So, I originally had this post. It is my five year journal/diary .. whichever term you prefer. I caved and bought it in time to start it exactly on January 1st of this year. My goal was to truly stick to this journal everyday. I don’t necessarily write every night, but I do make sure my entry is done the next day. I keep the little guy in my purse – just in case. (I’m a huge just in case person).
I am really enjoying this new hobby/goal. There’s only a few lines under each date so I can only write the most important events or just simply cut to the chase. This journal is making me long for my past journaling days. I started writing in a journal super young and I didn’t stop until I was 22 years old. And then I burned them; burned them all. It was cathartic. It didn’t feel like I had a huge secret hiding in my cedar chest in the closet. There were so many journals. I spent so much time and money on all of them and I absolutely loved doing it. Their presence became a burden though. So many secrets or thoughts that were private that I did not ever want to share with the world or my family or friends or future husband. The thoughts and ideas and feelings were mine.
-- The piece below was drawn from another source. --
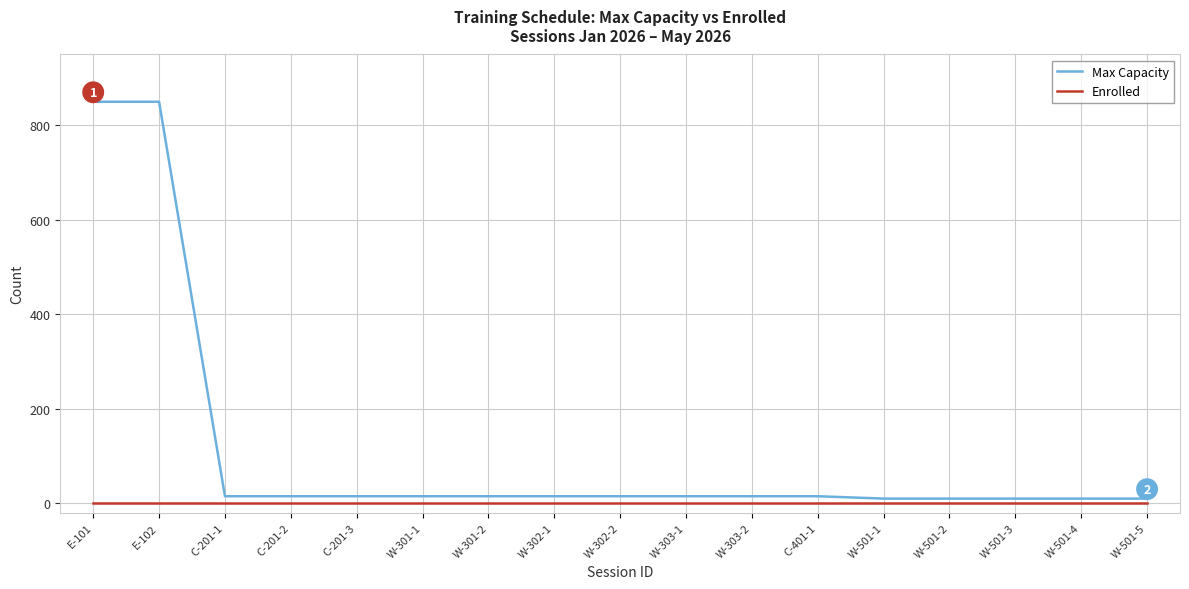

Reading left to right, what are all the values shown in this chart?

Max Capacity: E-101=850	E-102=850	C-201-1=15	C-201-2=15	C-201-3=15	W-301-1=15	W-301-2=15	W-302-1=15	W-302-2=15	W-303-1=15	W-303-2=15	C-401-1=15	W-501-1=10	W-501-2=10	W-501-3=10	W-501-4=10	W-501-5=10
Enrolled: E-101=0	E-102=0	C-201-1=0	C-201-2=0	C-201-3=0	W-301-1=0	W-301-2=0	W-302-1=0	W-302-2=0	W-303-1=0	W-303-2=0	C-401-1=0	W-501-1=0	W-501-2=0	W-501-3=0	W-501-4=0	W-501-5=0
Now a part of me misses writing things down in a journal. A part of me misses that way of documenting memories. Now that I have Project Life I can take scrapbooking more seriously and document things there, but I miss the feel of writing; the feeling of pen to paper.
For now my five year journal is filling that void. I know that the next five years will be big ones – getting married – starting a family? It will be nice to see how things have changed all in one little book that contains so much time.
So I guess what I’m trying to say through all this rambling is that I totally recommend it!